TEXT SHOWN:
>> start

Why Mobile Home Parks are a better Passive Investment for Retirement?
Real estate is a great investment for retirement and can be passive if you know the right way to do it. The saying that 90% of millionaires become so through real estate is true. It is a great accumulator of wealth when done right. Many people think of single-family residences when thinking of real estate but often neglect better-performing niches like mobile home parks.
Common Pitfalls in Retirement Planning
I was shocked to find out that only 6.7% of American tax filers reported owning a rental property. Even more shocking is that 66% of Americans own their own homes. This suggests that Americans primarily view real estate as a place to live, even though most homeowners consider their homes a main part of their retirement savings. More disturbing is that Americans have almost 50% of their retirement wealth tied up in their primary residence. To capitalize on that equity, they either need to sell or take out a line of credit, which only adds more debt burden to a retirement plan.
They just never connect the dots on taking the next step and looking at real estate as the main driving force behind their wealth accumulation and retirement cash flow.
In contrast, 63% of Americans currently have investments in stocks, including mutual funds or retirement accounts. For high-income earners, 84% of households earning over $100k own stocks and mutual funds as part of their retirement plan. They view it as their main source for accumulating wealth for retirement.

>> end

DATASET EXTRACT:
>> start

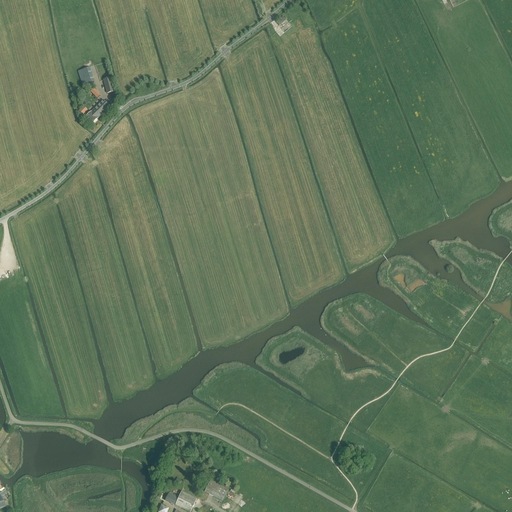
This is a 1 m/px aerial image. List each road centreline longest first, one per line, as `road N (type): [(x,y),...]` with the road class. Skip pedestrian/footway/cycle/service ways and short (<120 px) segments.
road 1 (unclassified): [(0,221),(54,186),(125,107),(198,76),(290,0)]
road 2 (track): [(357,499),(389,451),(436,428),(448,407)]
road 3 (track): [(479,306),(506,333),(448,407)]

>> end

Carry on the article on mobile home parks as a retirement investment, picking up directly after its closing sentence, which ends with "main source for accumulating wealth for retirement".

Many high-income earners believe that investing in stocks will provide them their path to retirement and financial freedom. Earning a high active income at a job can be a distraction from the real goal: cash flow, appreciation of wealth, and freedom. Earning a high income may make you rich, but it won’t make you wealthy. A high income can make you believe that you will be okay in retirement, but that’s not always true unless you do something with that income. Not just save, but invest. Invest in what? As I found out, 84% of high-income Americans believe it’s stocks, mutual funds, and typical stock-based retirement accounts.
Is This the Best Option?
I considered it might be until I researched the return rates and fees charged to earn that rate on a typical investment. When looking at stocks before any fees, the average return of stocks over the last 20 years is just over 9% annually. When considering management fees of 0.5% to 2%, you could be looking at around a 7% to 8.5% return in growth of your money. That is just in growth of value, no cash flow, no monthly or quarterly payouts. That is the appreciation growth of your money sitting there untouched by you.
But what if you want to touch your money? What if you need to spend money? Well, that would decrease your nest egg invested, and although you will get the same % return, it will be on a smaller nest egg, which decreases your overall retirement.
That’s the problem with stocks: they don’t pay you to own them. Their entire value proposition is just a % rate of return on the investment if you never, ever touch it. As a way to combat this, many look to dividend stocks. These stocks will provide both growth and a quarterly payout that can be used as cash flow to fund retirement. These stocks on average return less than regular stocks. Over the last 20 years, they returned (excluding dividends) 6.1% with an average dividend rate of 3.8%, putting you around 9.9% on average for the last 20 years. So 6% and 3.8%—that’s what you would get each year on your money invested in stocks.
To me, this doesn’t seem logical, nor does it seem like the ideal option for high-income Americans looking to retire with the same lifestyle they are currently accustomed to. Yet these are the common options for retirement for the average American. Although they may make a great addition to a balanced retirement portfolio, too many Americans rely on them because it’s all that was taught to us.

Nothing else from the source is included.